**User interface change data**
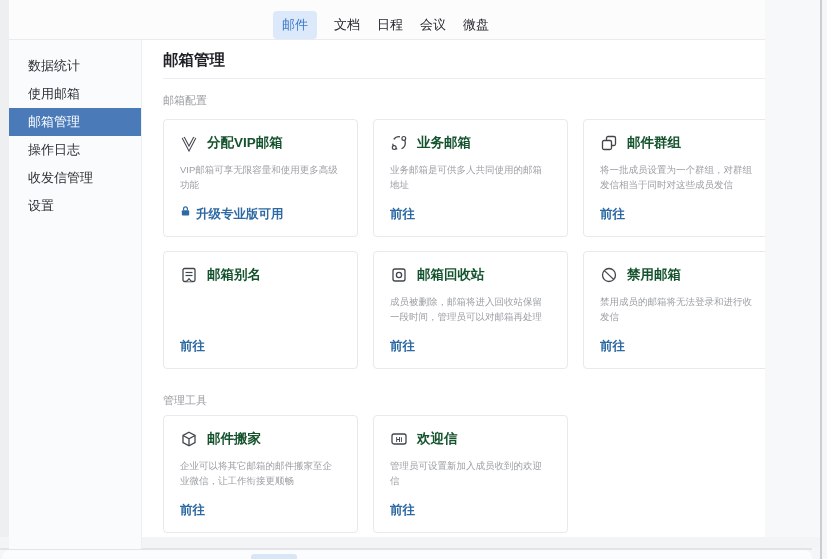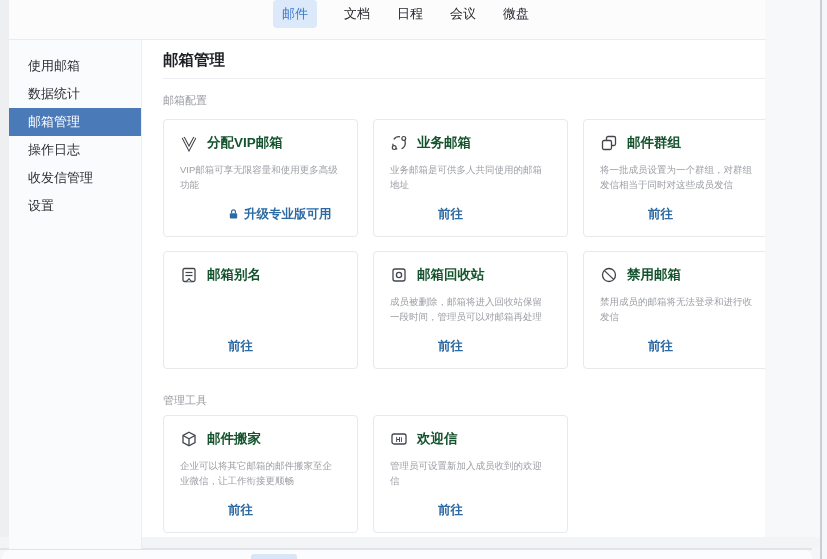--- a/index.html
+++ b/index.html
@@ -13,21 +13,21 @@
   .left-gutter{position:absolute;left:0;top:0;width:9px;height:548px;background:#edeff1;}
   .right-gutter{position:absolute;left:765px;top:0;width:55px;height:548px;background:#f7f8f9;}
   .window-right-border{position:absolute;left:820px;top:0;width:2px;height:559px;background:#cbcdd1;}
   .bottom-strip{position:absolute;left:0;top:537px;width:820px;height:11px;background:#f3f4f6;}
   .bottom-line{position:absolute;left:0;top:548px;width:812px;height:2px;background:#e2e4e7;}
   .next-panel{position:absolute;left:2px;top:550px;width:810px;height:9px;background:#fbfcfd;border-radius:8px 8px 0 0;}
   .next-pill{position:absolute;left:251px;top:554px;width:46px;height:5px;background:#d8e6f8;border-radius:3px 3px 0 0;}
 
   
   .topbar{position:absolute;left:9px;top:0;width:756px;height:39px;background:#fcfcfd;border-bottom:1px solid #e9ebee;}
-  .tabs{position:absolute;left:264px;top:0;height:39px;display:flex;align-items:flex-start;gap:27px;}
+  .tabs{position:absolute;left:264px;top:0;height:39px;display:flex;align-items:flex-end;gap:17px;}
   .tab{font-size:13px;color:#27292f;cursor:pointer;white-space:nowrap;padding:5px 0;border-radius:4px;}
   .tab.active{background:#dce9fa;color:#3a78c9;padding:5px 9px;}
 
   
   .sidebar{position:absolute;left:9px;top:40px;width:132px;height:497px;background:#fafbfd;border-right:1px solid #eceef0;padding-top:12px;box-sizing:content-box;}
   .side-item{height:28px;display:flex;align-items:center;padding-left:19px;font-size:13px;color:#2d2f34;cursor:pointer;white-space:nowrap;}
   .side-item.active{background:#4a7ab8;color:#ffffff;}
 
   
   .main{position:absolute;left:142px;top:40px;width:623px;height:497px;background:#ffffff;overflow:hidden;padding-left:21px;box-sizing:border-box;}
@@ -37,21 +37,21 @@
   .section + .section .section-label{margin-top:24px;}
   .card-row{display:flex;gap:15px;margin-top:14px;}
   .card-row.first{margin-top:11px;}
   .section + .section .card-row.first{margin-top:7px;}
 
   .card{width:195px;height:118px;flex:0 0 195px;background:#fff;border:1px solid #e7e9ec;border-radius:4px;position:relative;box-sizing:border-box;padding:14px 16px 0 16px;cursor:pointer;}
   .card-head{display:flex;align-items:center;gap:9px;}
   .card-head .ic{width:18px;height:18px;flex:0 0 18px;display:flex;align-items:center;justify-content:center;}
   .card-title{font-size:13.5px;font-weight:bold;color:#14532d;white-space:nowrap;}
   .card-desc{margin-top:10px;font-size:9.5px;line-height:15px;color:#9b9ea4;}
-  .card-foot{position:absolute;left:16px;bottom:13px;font-size:12.5px;font-weight:bold;color:#2d6aa3;display:flex;align-items:center;gap:5px;white-space:nowrap;margin-left:48px;}
+  .card-foot{position:absolute;left:16px;bottom:13px;font-size:12.5px;font-weight:bold;color:#2d6aa3;display:flex;align-items:flex-start;gap:5px;white-space:nowrap;}
 </style>
 </head>
 <body>
 
 <div class="left-gutter"></div>
 <div class="right-gutter"></div>
 <div class="window-right-border"></div>
 <div class="bottom-strip"></div>
 <div class="bottom-line"></div>
 <div class="next-panel"></div>
@@ -61,22 +61,22 @@
   <div class="tabs" id="tabs">
       <div class="tab active">邮件</div>
       <div class="tab">文档</div>
       <div class="tab">日程</div>
       <div class="tab">会议</div>
       <div class="tab">微盘</div>
     </div>
 </div>
 
 <div class="sidebar" id="sidebar">
+    <div class="side-item">数据统计</div>
     <div class="side-item">使用邮箱</div>
-    <div class="side-item">数据统计</div>
     <div class="side-item active">邮箱管理</div>
     <div class="side-item">操作日志</div>
     <div class="side-item">收发信管理</div>
     <div class="side-item">设置</div>
   </div>
 
 <div class="main">
   <div class="page-header">
     <h1>邮箱管理</h1>
   </div>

**To do**
Each line in the data that holds the word "padding" must be copied.

**Solution to this task**
   .tab{font-size:13px;color:#27292f;cursor:pointer;white-space:nowrap;padding:5px 0;border-radius:4px;}
   .tab.active{background:#dce9fa;color:#3a78c9;padding:5px 9px;}
   .sidebar{position:absolute;left:9px;top:40px;width:132px;height:497px;background:#fafbfd;border-right:1px solid #eceef0;padding-top:12px;box-sizing:content-box;}
   .side-item{height:28px;display:flex;align-items:center;padding-left:19px;font-size:13px;color:#2d2f34;cursor:pointer;white-space:nowrap;}
   .main{position:absolute;left:142px;top:40px;width:623px;height:497px;background:#ffffff;overflow:hidden;padding-left:21px;box-sizing:border-box;}
   .card{width:195px;height:118px;flex:0 0 195px;background:#fff;border:1px solid #e7e9ec;border-radius:4px;position:relative;box-sizing:border-box;padding:14px 16px 0 16px;cursor:pointer;}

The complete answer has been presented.